In their original pledge, the 16 companies collectively pledged to remove 1 trillion calories from the marketplace by 2012 and 1.5 trillion by 2015. The evaluation, which was funded by the Robert Wood Johnson Foundation (R.W.J.F.), found the companies sold 6.4 trillion fewer calories in the United States in 2012 than in 2007, exceeding their 2012 goal by 540% and already exceeding their 2015 goal by 427%.

“Having 16 companies make individual changes that collectively cut 6.4 trillion calories is beyond impressive,” said James S. Marks, a senior vice-president at the R.W.J.F. “Imagine the impact if other industry leaders stepped up to make similar — or bigger — commitments to make and market lower-calorie, healthier products for families.”

The researchers tracked the companies’ progress by linking Nielsen Scantrack and Homescan data with the Nutrition Facts Panel on product packages.

“This linkage across tens of thousands of products allowed researchers to track consumer trends more thoroughly than ever before, demonstrating (for the first time) that the cumulative impact of these trends can be credibly tracked and measured,” according to an accompanying editorial looking at the research of Dr. Ng and his colleagues.

“Completing this evaluation is itself an impressive achievement,” the editorial said.

Aggregating the data, the researchers found American families with children bought 101 fewer calories per capita each day from packaged foods in 2012 than in 2007. Of the 101 calories, 78 were attributed to companies participating in the H.W.R.F. pledge.

The largest calorie cuts came from sweets and snacks (-21 calories); grain products such as ready-to-eat cereal and granolas (-17 calories); fats, oils, sauces and condiments (-15); and beverages (-14).

Offering perspective on the 101-calorie reduction, the editorial cited data suggesting an average of 161 calories per day would need to be reduced from the intake of children aged 2-19 years old to reduce current childhood obesity rates to pre-epidemic levels.

“The daily caloric reduction documented from H.W.C.F. companies is significant, but not sufficient to reverse the youth obesity epidemic,” the authors said.

(Task requirements)
1. Translate this sentence from the article on the companies' calorie pledge into Spanish: "The researchers tracked the companies’ progress by linking Nielsen Scantrack and Homescan data with the Nutrition Facts Panel on product packages."
2. In the article on the companies' calorie pledge, which food categories are named as sources of the largest calorie cuts? Give each with its reduction.
3. Write the next few sentences of the article on the companies' calorie pledge, continuing after its final quotation.

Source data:

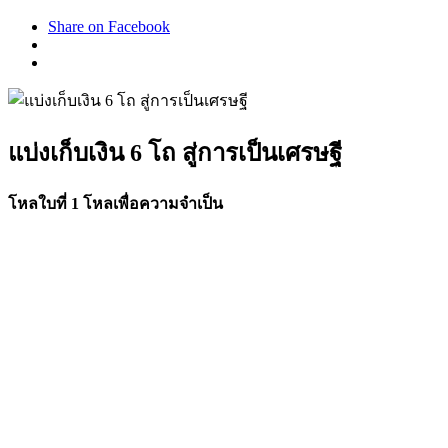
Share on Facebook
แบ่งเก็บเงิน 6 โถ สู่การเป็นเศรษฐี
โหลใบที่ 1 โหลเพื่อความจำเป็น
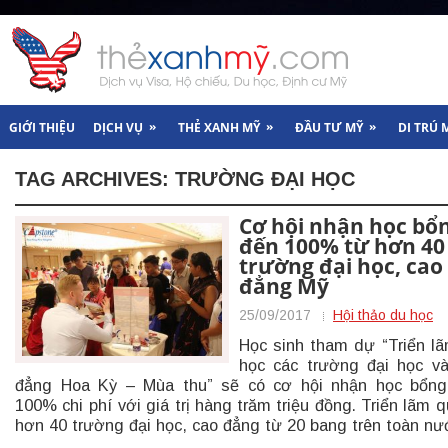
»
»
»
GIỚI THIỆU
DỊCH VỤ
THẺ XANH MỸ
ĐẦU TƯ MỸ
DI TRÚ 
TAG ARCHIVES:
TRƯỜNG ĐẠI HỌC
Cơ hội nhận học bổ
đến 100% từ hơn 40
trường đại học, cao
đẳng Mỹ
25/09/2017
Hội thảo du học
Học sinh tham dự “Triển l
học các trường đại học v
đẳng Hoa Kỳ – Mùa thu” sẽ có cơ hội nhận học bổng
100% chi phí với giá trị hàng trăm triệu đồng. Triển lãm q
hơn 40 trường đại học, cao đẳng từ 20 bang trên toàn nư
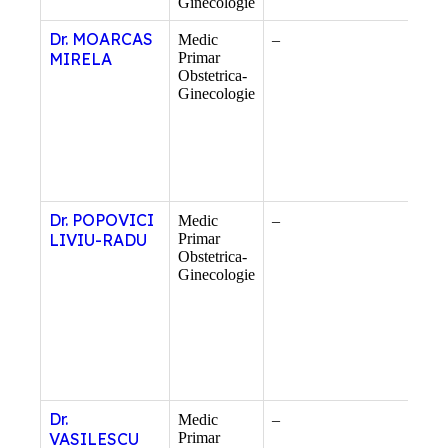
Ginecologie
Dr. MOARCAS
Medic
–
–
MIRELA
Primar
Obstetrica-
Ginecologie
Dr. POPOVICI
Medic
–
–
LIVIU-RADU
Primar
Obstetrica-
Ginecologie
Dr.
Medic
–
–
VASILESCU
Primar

(Numbered answers)
1. Los investigadores siguieron el progreso de las empresas vinculando los datos de Nielsen Scantrack y Homescan con el panel de información nutricional de los envases de los productos.

2.
- Sweets and snacks: -21 calories
- Grain products such as ready-to-eat cereal and granolas: -17 calories
- Fats, oils, sauces and condiments: -15 calories
- Beverages: -14 calories

3.
They said the findings mirror positive trends indicated in recent years regarding obesity trends, particularly reports regarding young children.

“However, such early victories are fragile and must be bolstered and expanded to ensure continued progress,” they said. “Moreover, there is considerable evidence that obesity prevention initiatives are failing to reach communities of color and low-income communities equitably and thereby risk exacerbating existing obesity and health disparities.”

The writers urged other food companies not part of the pledge “to join the movement and launch similar initiatives to increase their low-calorie offerings and strongly promote healthier offerings.”

Dr. Marks of the Robert Wood Johnson Foundation echoed those comments and urged participating companies to “do even more to ensure that healthier choices are the easy and affordable choices for families.”

Addressing questions of how the calorie cuts would affect the businesses of participating companies, the researchers cited data indicating that between 2007 and 2001, better-for-you and lower-calories foods and beverage were leading drivers of successful financial performance for companies.

Companies with a higher percentage of sales coming from such products recorded stronger sales growth, higher operating profits, superior shareholder returns and better company reputations, said C. Tracy Orleans, a senior scientist at the R.W.J.F.